┌──
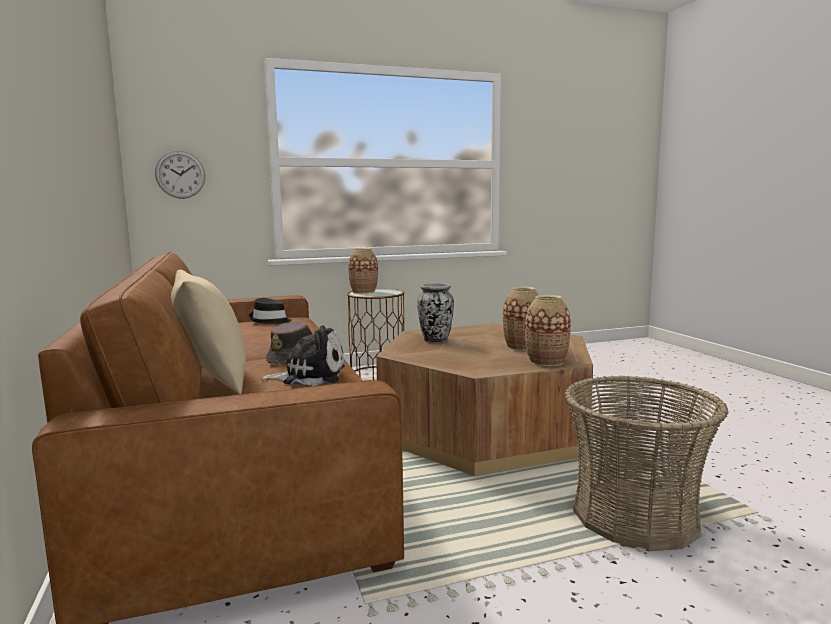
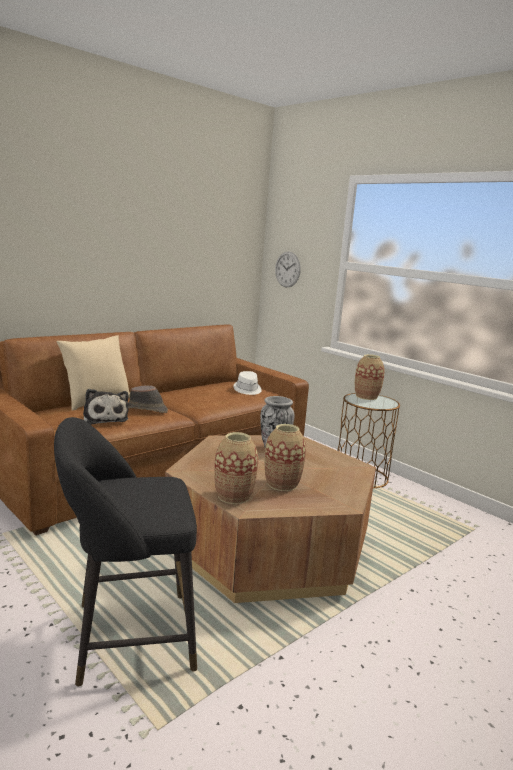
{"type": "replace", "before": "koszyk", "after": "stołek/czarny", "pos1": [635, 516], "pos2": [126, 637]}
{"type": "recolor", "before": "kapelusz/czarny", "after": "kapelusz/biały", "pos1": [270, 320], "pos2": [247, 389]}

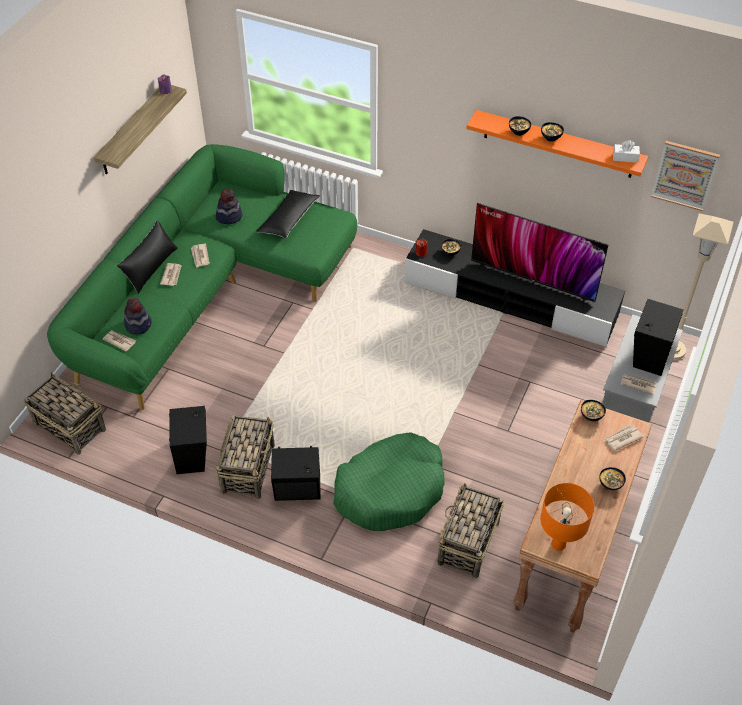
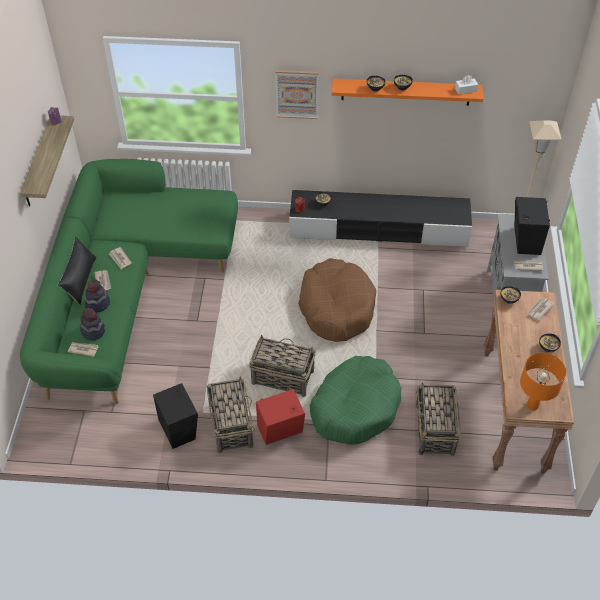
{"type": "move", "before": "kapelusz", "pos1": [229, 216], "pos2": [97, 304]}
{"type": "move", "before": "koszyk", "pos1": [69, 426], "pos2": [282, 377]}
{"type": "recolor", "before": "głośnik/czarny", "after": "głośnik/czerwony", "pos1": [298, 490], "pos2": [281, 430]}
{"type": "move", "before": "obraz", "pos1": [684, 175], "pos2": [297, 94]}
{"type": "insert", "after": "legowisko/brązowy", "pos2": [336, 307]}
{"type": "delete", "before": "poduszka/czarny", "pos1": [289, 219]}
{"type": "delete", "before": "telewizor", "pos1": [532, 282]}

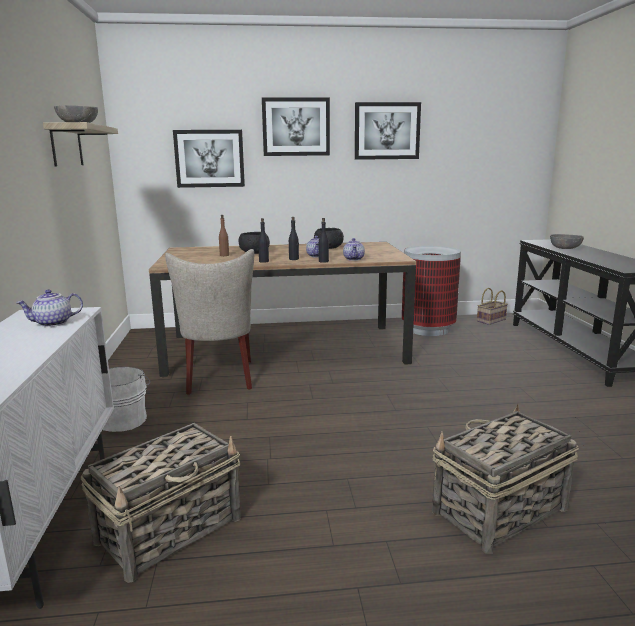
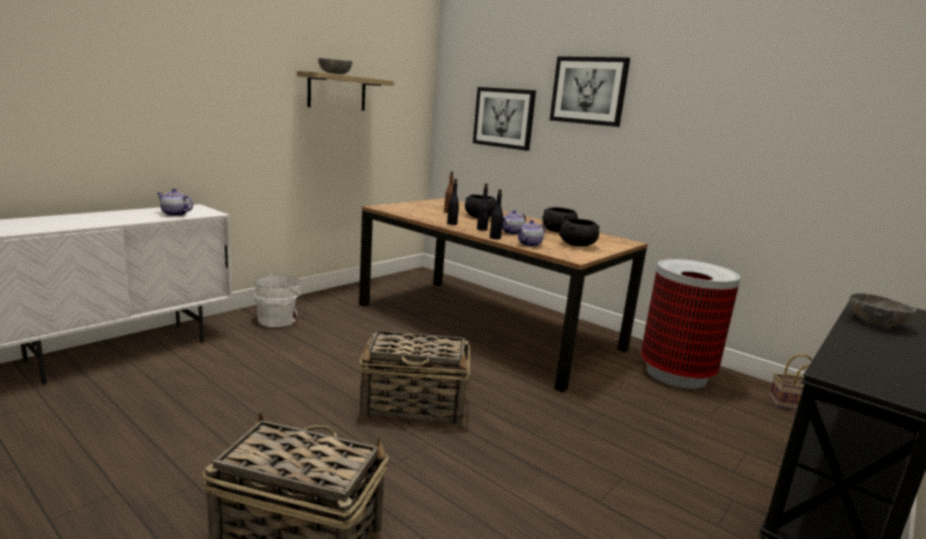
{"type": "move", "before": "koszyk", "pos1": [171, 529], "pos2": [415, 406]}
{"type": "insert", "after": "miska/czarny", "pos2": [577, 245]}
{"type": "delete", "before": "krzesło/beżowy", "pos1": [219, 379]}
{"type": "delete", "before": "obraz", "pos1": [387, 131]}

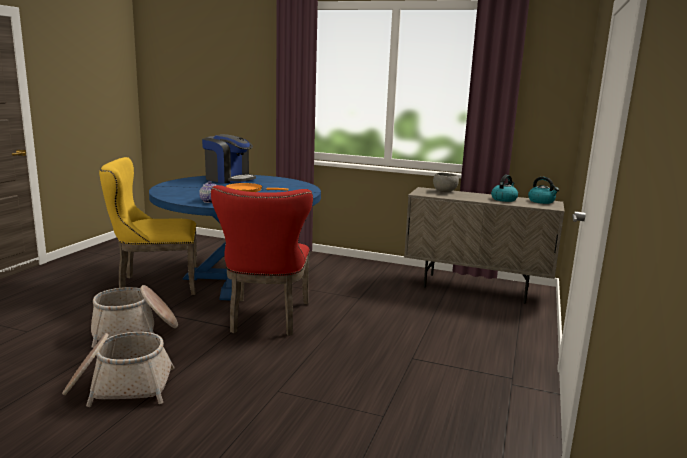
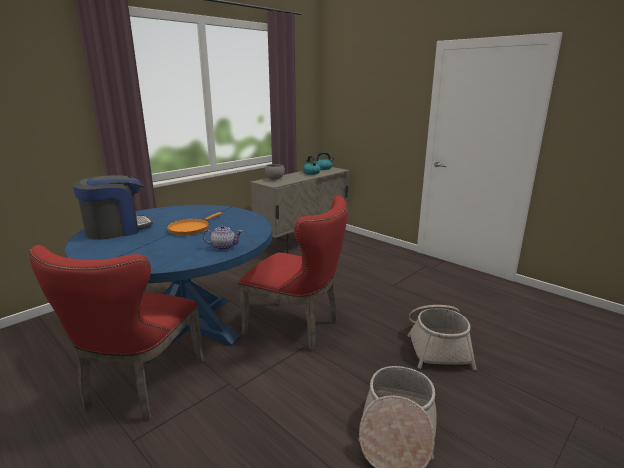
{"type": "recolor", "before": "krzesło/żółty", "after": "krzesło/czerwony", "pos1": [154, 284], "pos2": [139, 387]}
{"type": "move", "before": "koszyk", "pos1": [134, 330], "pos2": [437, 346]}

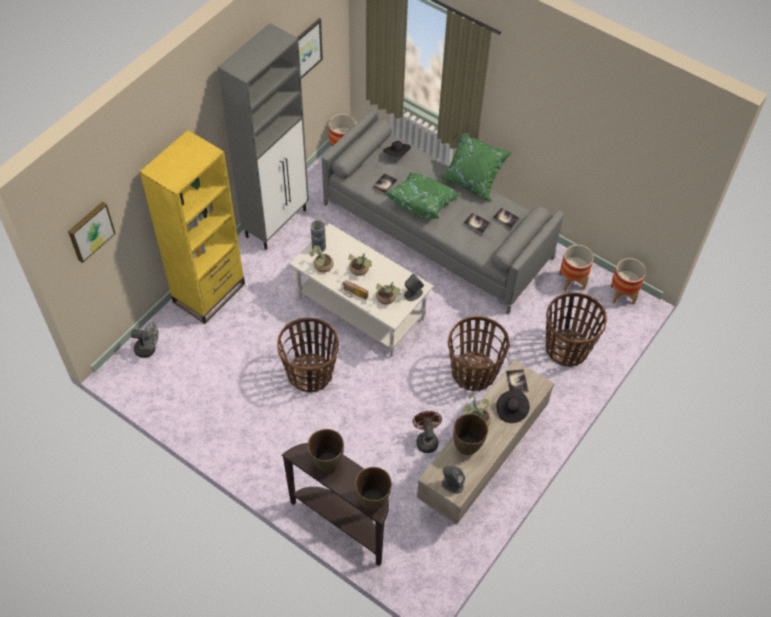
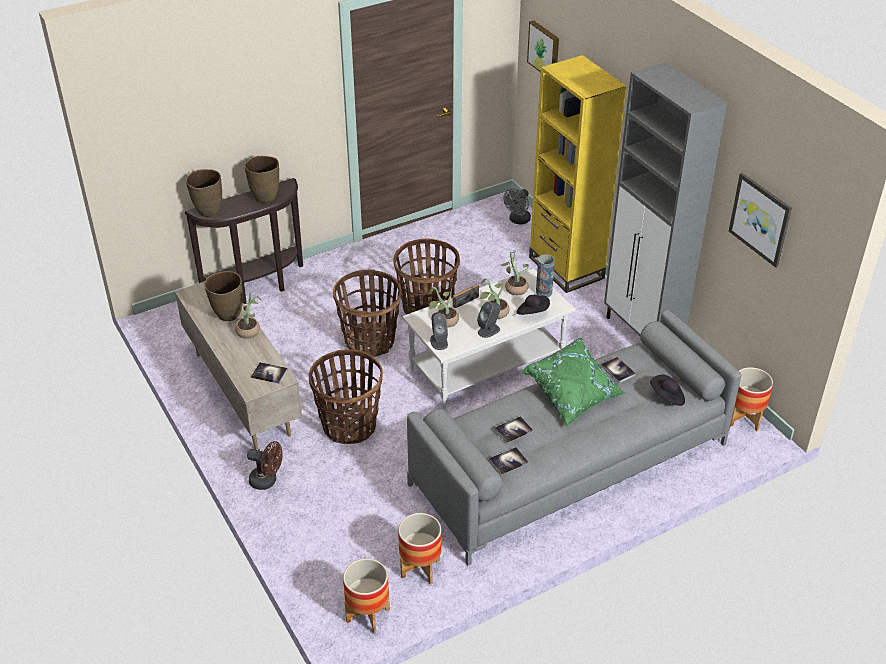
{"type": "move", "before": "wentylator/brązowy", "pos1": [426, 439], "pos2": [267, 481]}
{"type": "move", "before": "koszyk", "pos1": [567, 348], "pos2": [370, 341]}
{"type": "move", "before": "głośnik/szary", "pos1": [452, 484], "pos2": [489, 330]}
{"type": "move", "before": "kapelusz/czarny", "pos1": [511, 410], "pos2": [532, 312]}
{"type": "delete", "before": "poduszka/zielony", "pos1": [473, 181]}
└──
Which lines above carry the string "brązowy"? Copy those lines.

{"type": "insert", "after": "legowisko/brązowy", "pos2": [336, 307]}
{"type": "move", "before": "wentylator/brązowy", "pos1": [426, 439], "pos2": [267, 481]}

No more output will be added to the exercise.